Choose a tag to compare

@diodiogod diodiogod released this 28 Jan 14:22
· 25 commits to main since this release

🎨 Qwen3-TTS Engine - Create Voices from Text!

Major new engine addition! Qwen3-TTS brings a unique Voice Designer feature that lets you create custom voices from natural language descriptions. Plus three distinct model types for different use cases!

✨ New Features

Qwen3-TTS Engine

  • 🎨 Voice Designer - Create custom voices from text descriptions! "A calm female voice with British accent" → instant voice generation
  • Three model types with different capabilities:
    • CustomVoice: 9 high-quality preset speakers (Vivian, Serena, Dylan, Eric, Ryan, etc.)
    • VoiceDesign: Text-to-voice creation - describe your ideal voice and generate it
    • Base: Zero-shot voice cloning from audio samples
  • 10 language support - Chinese, English, Japanese, Korean, German, French, Russian, Portuguese, Spanish, Italian
  • Model sizes: 0.6B (low VRAM) and 1.7B (high quality) variants
  • Character voice switching with [CharacterName] syntax - automatic preset mapping
  • SRT subtitle timing support with all timing modes (stretch_to_fit, pad_with_silence, etc.)
  • Inline edit tags - Apply Step Audio EditX post-processing (emotions, styles, paralinguistic effects)
  • Sage attention support - Improved VRAM efficiency with sageattention backend
  • Smart caching - Prevents duplicate voice generation, skips model loading for existing voices
  • Per-segment parameters - Control [seed:42], [temperature:0.8] inline
  • Auto-download system - All 6 model variants downloaded automatically when needed

🎙️ Voice Designer Node

The standout feature of this release!
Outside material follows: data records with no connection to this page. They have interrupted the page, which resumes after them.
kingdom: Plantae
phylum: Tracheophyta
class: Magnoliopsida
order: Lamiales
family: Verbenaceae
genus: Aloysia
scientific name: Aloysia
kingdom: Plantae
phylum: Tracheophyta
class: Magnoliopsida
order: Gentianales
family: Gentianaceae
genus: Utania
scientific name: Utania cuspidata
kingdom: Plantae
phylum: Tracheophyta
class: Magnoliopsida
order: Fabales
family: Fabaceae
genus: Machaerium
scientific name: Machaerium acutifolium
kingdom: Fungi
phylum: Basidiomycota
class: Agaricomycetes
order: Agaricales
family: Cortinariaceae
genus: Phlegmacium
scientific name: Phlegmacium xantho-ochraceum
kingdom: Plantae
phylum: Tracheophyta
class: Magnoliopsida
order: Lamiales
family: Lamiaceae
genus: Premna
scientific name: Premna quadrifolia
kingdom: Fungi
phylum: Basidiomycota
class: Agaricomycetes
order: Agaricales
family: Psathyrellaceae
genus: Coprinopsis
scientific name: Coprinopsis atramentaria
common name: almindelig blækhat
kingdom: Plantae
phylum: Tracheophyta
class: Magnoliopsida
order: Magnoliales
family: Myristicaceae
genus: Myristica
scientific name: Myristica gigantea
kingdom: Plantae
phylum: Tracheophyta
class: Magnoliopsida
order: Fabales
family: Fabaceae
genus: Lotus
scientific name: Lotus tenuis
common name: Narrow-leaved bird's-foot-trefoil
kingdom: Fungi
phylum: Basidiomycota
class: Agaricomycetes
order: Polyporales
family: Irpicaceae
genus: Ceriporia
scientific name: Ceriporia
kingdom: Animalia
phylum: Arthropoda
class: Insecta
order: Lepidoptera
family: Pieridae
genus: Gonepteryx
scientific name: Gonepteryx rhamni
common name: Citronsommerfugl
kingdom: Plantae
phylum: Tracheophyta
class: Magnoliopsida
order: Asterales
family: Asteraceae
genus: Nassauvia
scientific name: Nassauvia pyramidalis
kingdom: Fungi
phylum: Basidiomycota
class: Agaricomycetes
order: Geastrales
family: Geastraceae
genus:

Create voices without audio samples:

  • Natural language input - Describe voice characteristics in plain English
  • Disk caching - Saved voices load instantly without regeneration
  • Standard format - Works seamlessly with Character Voices system
  • Unified output - Compatible with all TTS nodes via NARRATOR_VOICE format

Example descriptions:

  • "A calm female voice with British accent"
  • "Deep male voice, authoritative and professional"
  • "Young cheerful woman, slightly high-pitched"

📚 Documentation

  • YAML-driven engine tables - Auto-generated comparison tables
  • Condensed engine overview in README
  • Portuguese accent guidance - Clear documentation of model limitations and workarounds

🎯 Technical Highlights

  • Official Qwen3-TTS implementation bundled for stability
  • 24kHz mono audio output
  • Progress bars with real-time token generation tracking
  • VRAM management with automatic model reload and device checking
  • Full unified architecture integration
  • Interrupt handling for cancellation support

Qwen3-TTS brings a total of 10 TTS engines to the suite, each with unique capabilities. Voice Designer is a first-of-its-kind feature in ComfyUI TTS extensions!